Валя твердо решила повидать начальника тюрьмы сегодня же. В этой толпе ожидающих, связанных общим горем, она даже почувствовала себя несколько крепче. У всех свое горе, все его мужественно переносят, не она одна. Какая-то женщина тихо рассказывала, как погиб ее муж, в первый же день занятия Екатеринбурга: его расстреляли вместе с тремястами захваченными красноармейцами. Теперь она принесла передачу сыну, который тоже, может быть, не вернется назад. Высокий, сухой, седой священник, стоя с корзинкой продуктов, стыдливо прятался от людей в уголок тюремной ниши. Про него рассказывали, что, будучи в молодости черносотенцем, он громил в проповедях крамольников; и вот теперь, на старости лет, ему приходится приносить передачу сыну, который арестован за то, что служил в канцелярии какого-то советского учреждения.

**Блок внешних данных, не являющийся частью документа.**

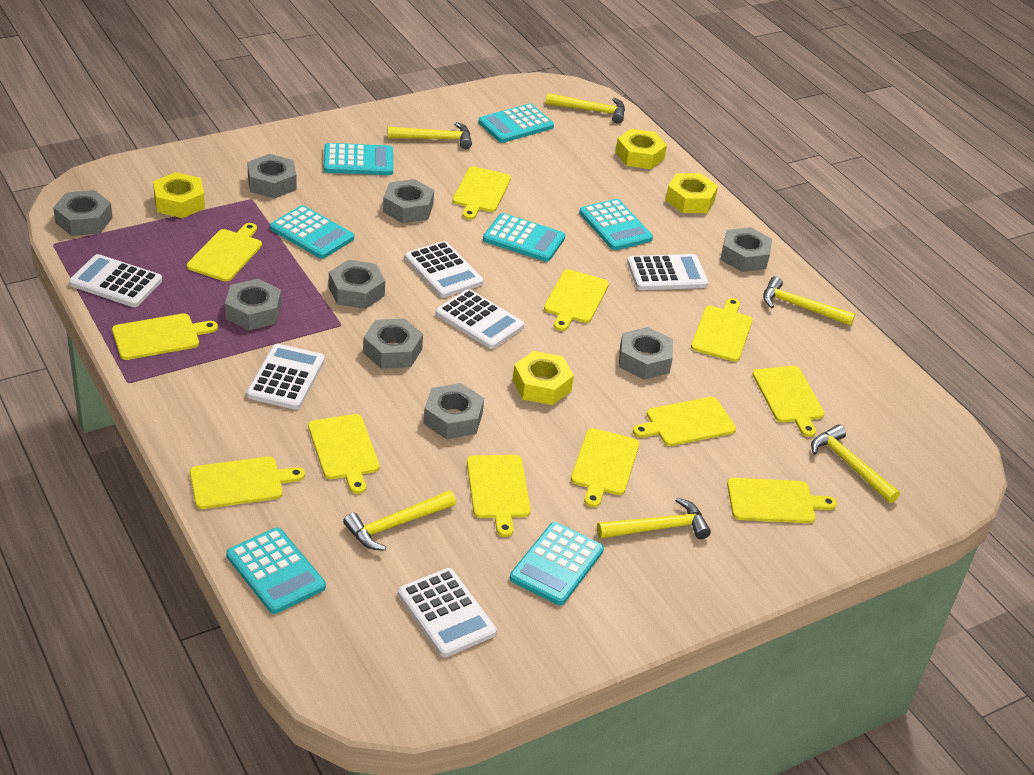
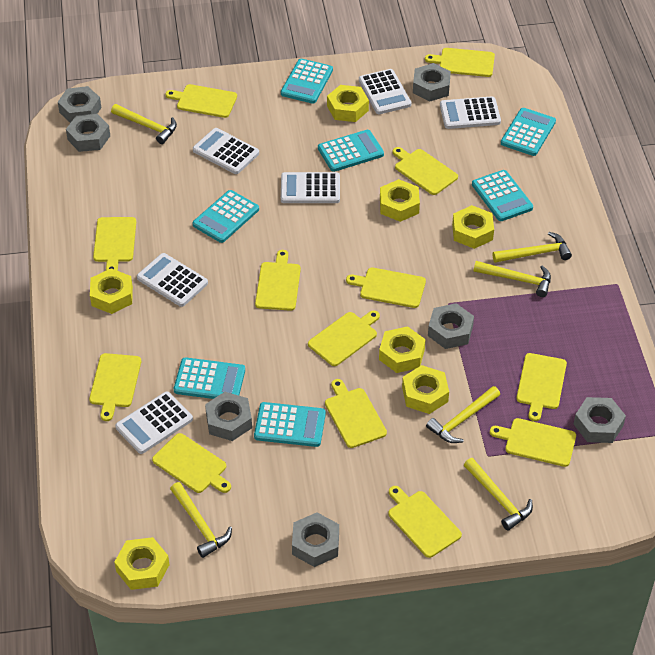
grey nut: [53,190,113,236] [225,279,281,330] [248,154,296,199] [329,260,385,309] [363,318,423,369] [383,179,434,223] [423,383,484,439] [619,327,673,380] [720,227,772,272] = 9 -> [58,86,101,123] [66,114,110,152] [205,392,252,441] [292,512,339,567] [413,63,451,101] [428,303,474,349] [574,397,626,443] = 7
yellow cutting board: [112,313,218,360] [187,223,262,282] [190,457,305,509] [308,414,379,494] [453,166,511,220] [467,455,531,537] [544,269,609,331] [571,428,639,507] [633,397,736,446] [691,298,753,362] [727,478,837,523] [752,366,825,437] = 12 -> [89,353,141,421] [93,217,136,271] [152,433,231,493] [165,84,237,118] [255,250,301,311] [308,310,380,366] [325,379,387,448] [346,267,426,308] [388,486,462,558] [392,147,458,195] [425,48,495,77] [490,418,576,467] [516,353,567,421] = 13
yellow nut: [153,172,205,218] [512,351,574,405] [615,129,667,169] [666,173,718,213] = 4 -> [90,268,133,314] [114,537,169,590] [327,85,369,122] [379,326,426,373] [380,179,420,222] [402,365,449,414] [452,205,494,249] = 7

Ни слез, ни жалоб не слышно в толпе. Очевидно, горе закалило этих людей, и только в глазах у каждого можно было прочесть невеселые думы.
Калитка открылась, из нее вышел сам начальник тюрьмы. Валя воспользовалась случаем и сунула ему в руку записку. Он внимательно прочел, что-то написал на обороте и попросил Шатрову зайти в контору. Там ей выдали разрешение на долгожданную передачу; и надзиратель, приготовившийся еще раз выругать назойливую посетительницу, посмотрев на разрешение, молча принял корзину с провизией.
Вечером того же дня к Реброву подсел один из заключенных.
— Товарищ Чистяков, — наклонился он к уху Реброва, — они человека ищут, который к большевикам мог бы проехать…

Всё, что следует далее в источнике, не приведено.